What follows below is a short list of several species that have a wonderful aspect to their morphology; they just happen to have ridiculously large flowers, either in fact or in proportion to themselves (perhaps it’s the same as in ants and other smaller creatures, which are able to lift many times their own body weight, that only smaller plants can grow a flower that is larger than the rest of the plant). These are all species that can be grown indoors, though some are more challenging than others.
Epiphyllum oxypetalum and related species
One of the many plants with the common name ‘queen of the night’ (and also known as ‘orchid cactus’ ‘Dutchman’s pipe cactus’ or ‘night-blooming Cereus’), E. oxypetalum is an epiphytic cactus native to Mexico and a good part of Central America. It produces dinner-plate sized white flowers that open for a single night and are heavily scented. This plant grows easily enough in a pot or hanging basket, and will bloom well enough indoors if care is up to snuff. It is pretty rambly by nature, and can get awfully large if you give it room, though it is easily pruned to shape, and at least the stems are spineless, which makes brushing past one in a tight space not as uncomfortable as it might be with some of its close relatives.
I know that terrarium gardening has been a fad of late, but I fear that the concurrent popularity of succulent plants may cause people to be frustrated by limited success with terrariums (this being for the simple fact that succulents by their very nature are not good candidates for terrarium culture); more on that whole thing later, but in the interest in promoting terrariums as an actually quite easy way to grow plants and have them do well (read grow well and flower), I would like to make Sinningia pusilla the poster child of terrarium gardening.

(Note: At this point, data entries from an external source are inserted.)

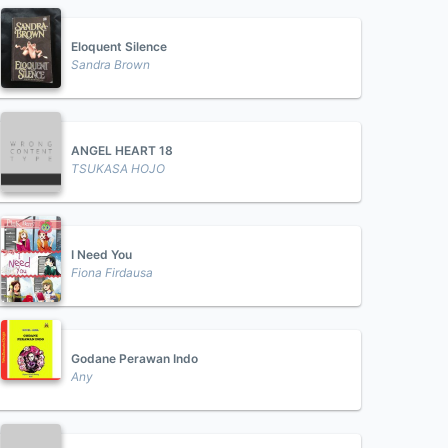
Eloquent Silence
Sandra Brown
ANGEL HEART 18
TSUKASA HOJO
I Need You
Fiona Firdausa
Godane Perawan Indo
Any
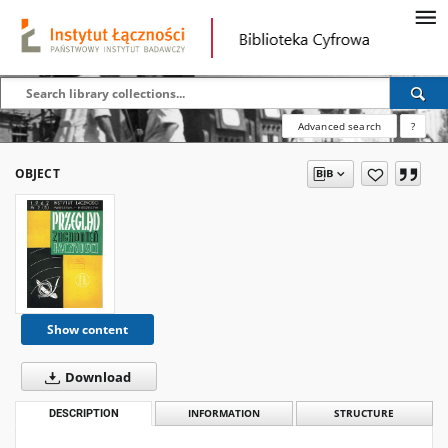
Advanced search
?
OBJECT
Show content
Download
DESCRIPTION
INFORMATION
STRUCTURE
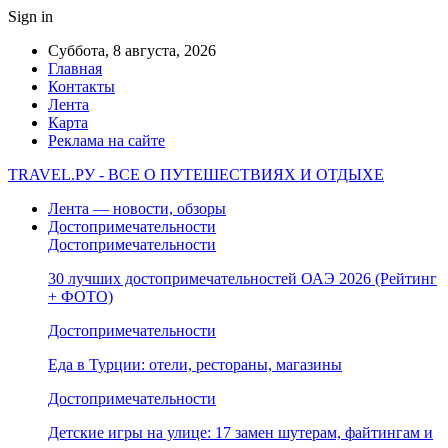
Sign in
Суббота, 8 августа, 2026
Главная
Контакты
Лента
Карта
Реклама на сайте
TRAVEL.РУ - ВСЕ О ПУТЕШЕСТВИЯХ И ОТДЫХЕ
Лента — новости, обзоры
Достопримечательности
Достопримечательности
30 лучших достопримечательностей ОАЭ 2026 (Рейтинг
+ ФОТО)
Достопримечательности
Еда в Турции: отели, рестораны, магазины
Достопримечательности
Детские игры на улице: 17 замен шутерам, файтингам и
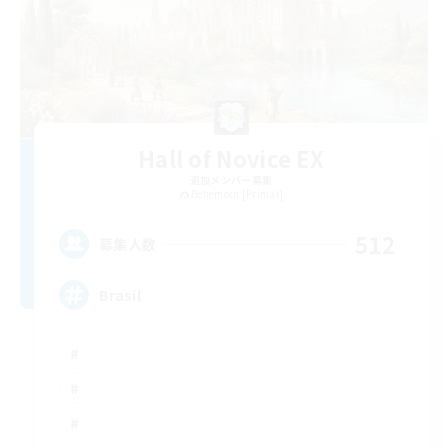
Hall of Novice EX
追加メンバー募集
Behemoth [Primal]
512
募集人数
Brasil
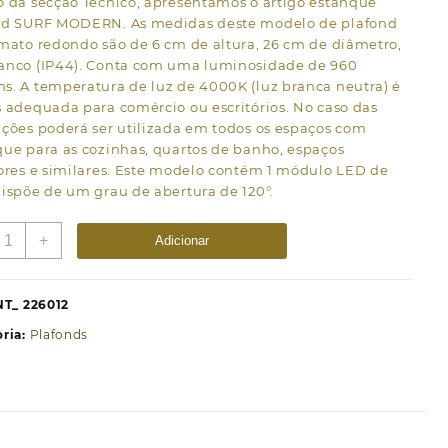
o da secção Técnico, apresentamos o artigo estanque
nd SURF MODERN. As medidas deste modelo de plafond
mato redondo são de 6 cm de altura, 26 cm de diâmetro,
anco (IP44). Conta com uma luminosidade de 960
s. A temperatura de luz de 4000K (luz branca neutra) é
 adequada para comércio ou escritórios. No caso das
ções poderá ser utilizada em todos os espaços com
ue para as cozinhas, quartos de banho, espaços
ores e similares. Este modelo contém 1 módulo LED de
ispõe de um grau de abertura de 120°.
uantidade
+
Adicionar
e
lafond
URF
NT_ 226012
MODERN
ria:
Plafonds
edondo
P44
x12W
ED
60lm
000K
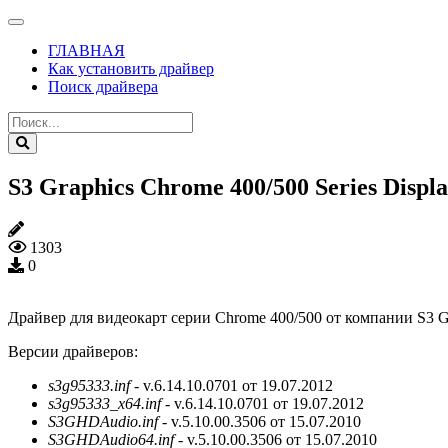
ГЛАВНАЯ
Как установить драйвер
Поиск драйвера
S3 Graphics Chrome 400/500 Series Display
1303
0
Драйвер для видеокарт серии Chrome 400/500 от компании S3 Gr
Версии драйверов:
s3g95333.inf
- v.6.14.10.0701 от 19.07.2012
s3g95333_x64.inf
- v.6.14.10.0701 от 19.07.2012
S3GHDAudio.inf
- v.5.10.00.3506 от 15.07.2010
S3GHDAudio64.inf
- v.5.10.00.3506 от 15.07.2010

This species has everything to recommend it; they are adorably tiny (leaves are around 3/8″ long), have fuzzy, somewhat iridescent foliage, and, best, throw huge (relative to the plant, at least) pale tubular flowers. They self-pollinate and are quite prolific, able to quickly start colonies of seedlings that form an attractive ground cover. They also are quite easy to grow if provided with one thing above all: humidity. Enter the terrarium; given the added humidity, these plants will flourish when the soil is kept reasonably moist; if allowed to dry too far or too long, they will go dormant, reducing themselves to a tiny tuber to await the return of more favourable times. They are also fairly undemanding of light, which sets them worlds apart from succulents and other plants commonly toted for terrariums.
This species and S. pusilla above both belong to the family Gesneriaceae, which contains a great many species well suited for growing indoors, of which the ubiquitous African violet is a familiar one. Columnea is a large genus with much variety, but Columnea microphylla has to be one of the most impressive. Again, it is not the largest plant (the one to the left looks like it’s in a 3″ pot), but the red flowers absolutely dwarf the leaves.
This species makes a great hanging basket plant, and the pendant stems will trail downward and show off their freakishly large flowers. This one will need a fair bit more light than the Sinningia above to bloom well, but won’t take up much space in a sunny window.
A first glance of the foliage and you might want to call this one a cactus, but not only is it not one of those, in fact its more familiar relatives are Hoyas, the tropical vines native to Asia commonly grown as houseplants, as well as the common milkweeds here in Ontario which are the chief food supply for monarch butterfly larvae. Stapelia is a genus restricted mostly to southern Africa, and so need a cooler rest period over the winter. making them a good candidate for a bright but poorly insulated bay window in a century home, say. The flowers can be up to a foot across, but have the unfortunate characteristic of reeking of rotting meat in order to attract flies, which are their natural pollinator. A beautiful plant to be sure, but I suppose not for the faint of heart; perhaps I should recommend that this one be brought outside in summer.
I’ve saved the best for last, and this little one is, to me, one of the most incredible orchid species out there, despite being only a couple inches across.
Lepanthes telipogoniflora is a diminutive orchid endemic to Colombia, where it grows in some of the wettest rainforest on earth (one spot once reported 43 FEET of rain in a year), which gives us a pretty fair hint as to how it should be kept in cultivation. Alas. I have personally killed this plant (twice); it understandably does not take to drying out in the slightest, and small plants are completely unforgiving. Enter again the terrarium; many people grow this plant successfully in those little round glass hanging terrariums that are quite easy to find these days, and as long as they’re kept happy (you’ll know it is so because the plant won’t be dead) they will bloom pretty consistently, with the flowers being relatively massive and at least the size of the plant in younger specimens. Another important cultural note is that they, as are many of the Pleurothallidinae orchids, are intolerant of hard water, and require rain or otherwise filtered water to do well. This species is, so far as I know, not produced by any Canadian orchid nurseries (presumably because of the aforementioned cultural challenges), but is brought in by Ecuagenera when they attend regional orchid shows here, and presumably by others as well.